# vpnc and resolv.conf?

## bjorntj

Is there a way to make vpnc not change dns servers when connected?

I don't want vpnc to change my resolv.conf, is this possible?

Regards,

BTJ

----------

## zatalian

I have the exact opposite problem.

vpnc does not want to change resolv.conf

I read the vpnc wiki that suggests installing a nameserver to solve the problem, but if it is possible to do it without it, like you describe, i would like to know how...

----------

## bjorntj

 *zatalian wrote:*   

> I have the exact opposite problem.
> 
> vpnc does not want to change resolv.conf
> 
> I read the vpnc wiki that suggests installing a nameserver to solve the problem, but if it is possible to do it without it, like you describe, i would like to know how...

 

Well, I haven't done anything except for installing vpnc and using default options..

BTJ

----------

## zatalian

This is what i just figured out : 

 if /etc/resolv.conf is linked to /etc/resolvconf/run/resolv.conf then it is automatically updated.

I still had a non linked /etc/resolv.conf so it did not update.

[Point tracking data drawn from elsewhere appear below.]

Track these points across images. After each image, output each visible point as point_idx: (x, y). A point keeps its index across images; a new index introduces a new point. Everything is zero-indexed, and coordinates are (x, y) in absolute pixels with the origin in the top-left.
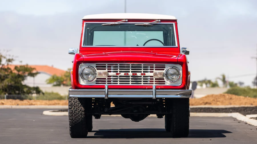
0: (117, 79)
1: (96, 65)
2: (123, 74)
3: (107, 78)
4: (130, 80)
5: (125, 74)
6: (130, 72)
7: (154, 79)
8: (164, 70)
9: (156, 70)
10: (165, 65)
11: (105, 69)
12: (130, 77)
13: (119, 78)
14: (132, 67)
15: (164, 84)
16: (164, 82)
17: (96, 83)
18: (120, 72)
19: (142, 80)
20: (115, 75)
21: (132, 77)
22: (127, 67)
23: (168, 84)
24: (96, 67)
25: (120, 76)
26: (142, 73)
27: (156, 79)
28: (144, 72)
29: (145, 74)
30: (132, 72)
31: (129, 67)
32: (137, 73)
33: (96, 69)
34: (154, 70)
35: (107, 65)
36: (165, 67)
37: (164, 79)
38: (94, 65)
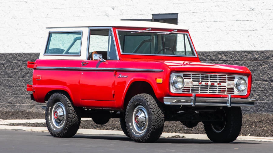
0: (199, 88)
1: (184, 74)
2: (204, 83)
3: (191, 87)
4: (209, 89)
5: (205, 84)
6: (209, 82)
7: (226, 89)
8: (234, 80)
9: (228, 80)
10: (234, 76)
11: (190, 79)
12: (209, 87)
13: (200, 87)
14: (210, 77)
15: (233, 93)
16: (234, 91)
17: (183, 92)
18: (201, 81)
19: (217, 89)
20: (198, 85)
21: (210, 86)
22: (206, 77)
23: (236, 93)
24: (184, 76)
25: (201, 86)
26: (218, 82)
27: (228, 89)
28: (219, 82)
29: (220, 84)
30: (210, 82)
31: (208, 77)
32: (215, 83)
33: (183, 78)
34: (227, 81)
35: (191, 74)
36: (234, 78)
37: (233, 89)
38: (181, 74)
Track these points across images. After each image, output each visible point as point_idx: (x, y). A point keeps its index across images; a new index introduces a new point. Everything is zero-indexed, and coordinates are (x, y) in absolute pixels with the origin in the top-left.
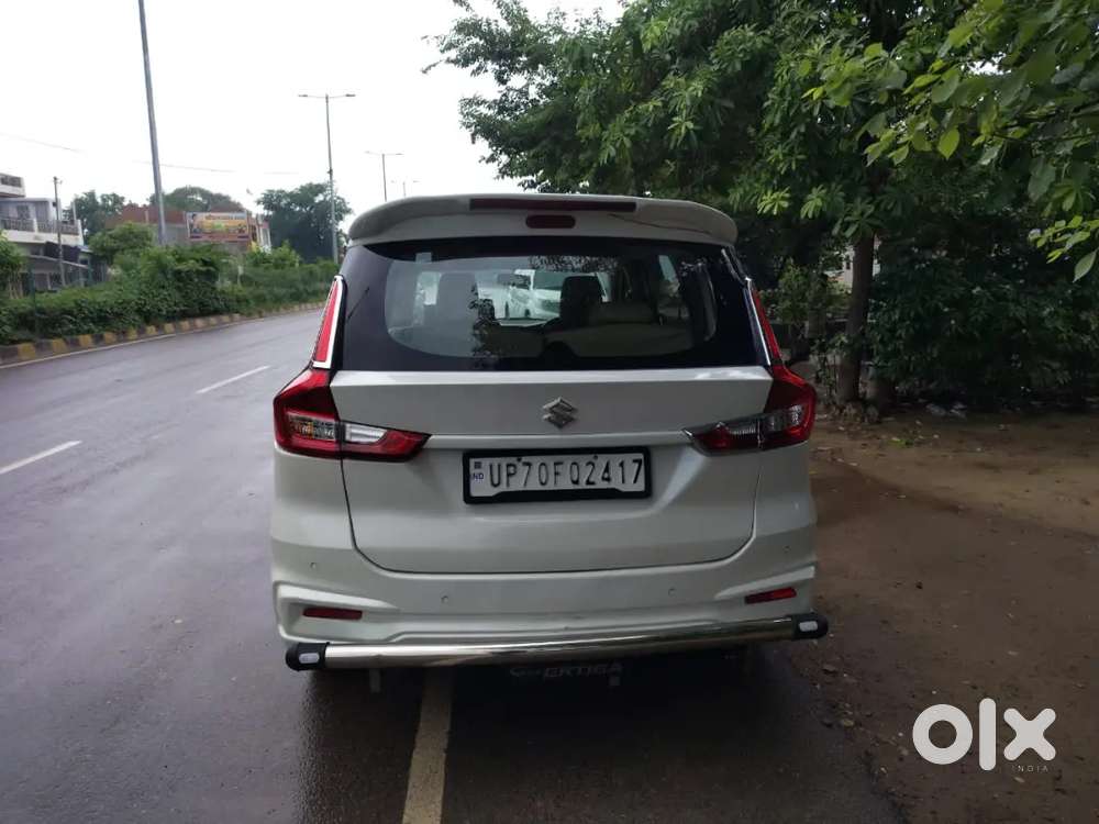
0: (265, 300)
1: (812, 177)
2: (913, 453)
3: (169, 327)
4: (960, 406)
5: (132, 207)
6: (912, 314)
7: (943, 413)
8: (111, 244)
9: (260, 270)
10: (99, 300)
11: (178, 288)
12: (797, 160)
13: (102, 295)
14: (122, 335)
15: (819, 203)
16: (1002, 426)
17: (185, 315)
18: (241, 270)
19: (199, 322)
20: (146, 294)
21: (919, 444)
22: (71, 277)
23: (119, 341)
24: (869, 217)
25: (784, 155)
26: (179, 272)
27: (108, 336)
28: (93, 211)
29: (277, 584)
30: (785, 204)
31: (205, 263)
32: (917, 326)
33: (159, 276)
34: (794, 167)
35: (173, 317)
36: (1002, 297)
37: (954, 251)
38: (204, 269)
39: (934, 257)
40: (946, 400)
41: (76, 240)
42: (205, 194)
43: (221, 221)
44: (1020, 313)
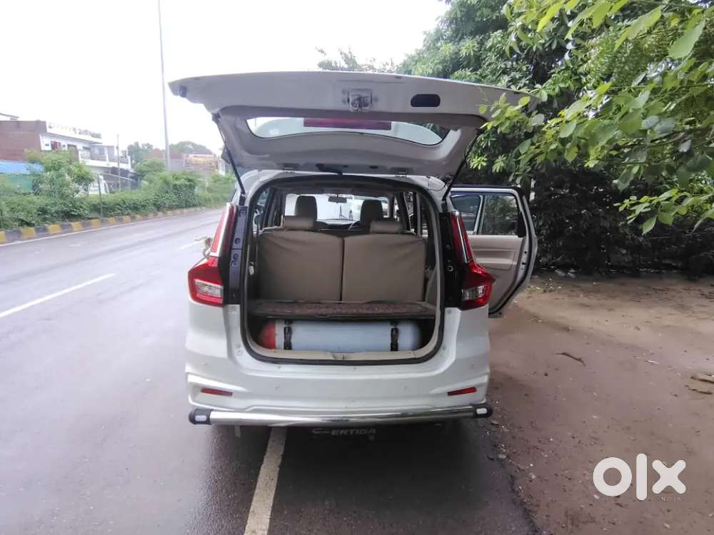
0: (219, 200)
1: (499, 151)
2: (547, 296)
3: (169, 212)
4: (573, 271)
5: (157, 150)
6: (549, 222)
7: (563, 275)
8: (145, 169)
9: (217, 184)
10: (134, 198)
11: (175, 194)
12: (491, 141)
13: (135, 196)
14: (145, 217)
15: (502, 165)
16: (595, 283)
17: (178, 207)
18: (207, 184)
19: (185, 211)
20: (158, 196)
21: (551, 291)
22: (124, 185)
23: (144, 220)
24: (528, 173)
25: (485, 138)
26: (175, 185)
27: (138, 216)
28: (138, 151)
29: (188, 373)
30: (484, 164)
31: (189, 180)
32: (552, 229)
33: (166, 187)
34: (489, 144)
35: (171, 208)
36: (598, 216)
37: (572, 189)
38: (188, 183)
39: (562, 193)
40: (566, 268)
41: (126, 166)
42: (193, 145)
43: (201, 159)
44: (607, 224)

to bad /etc/resolvconf/run/resolv.conf does not solve my problems. It looks like i need dnsmasq...

----------

## bjorntj

 *zatalian wrote:*   

> This is what i just figured out : 
> 
>  if /etc/resolv.conf is linked to /etc/resolvconf/run/resolv.conf then it is automatically updated.
> 
> I still had a non linked /etc/resolv.conf so it did not update.
> ...

 

Hmmm... I don't have a directory named resolvconf under etc....

BTJ

----------

## Princess Nell

bjorntj: I've taken the session management script from

http://www.gentoo.org/doc/en/vpnc-howto.xml

and modified it so save resolv.conf before running vpnc, then restore it.

----------

## bjorntj

 *Princess Nell wrote:*   

> bjorntj: I've taken the session management script from
> 
> http://www.gentoo.org/doc/en/vpnc-howto.xml
> 
> and modified it so save resolv.conf before running vpnc, then restore it.

 '

I have made my own script trying to copy the old resolv.conf over the new, but it doesn't work... But I finally figured why.....

I have an alias called cp, that includes the -i argument, so no wonder it didn't work.. Using the cp program instead of the alias solved it...  :Smile: 

BTJ

----------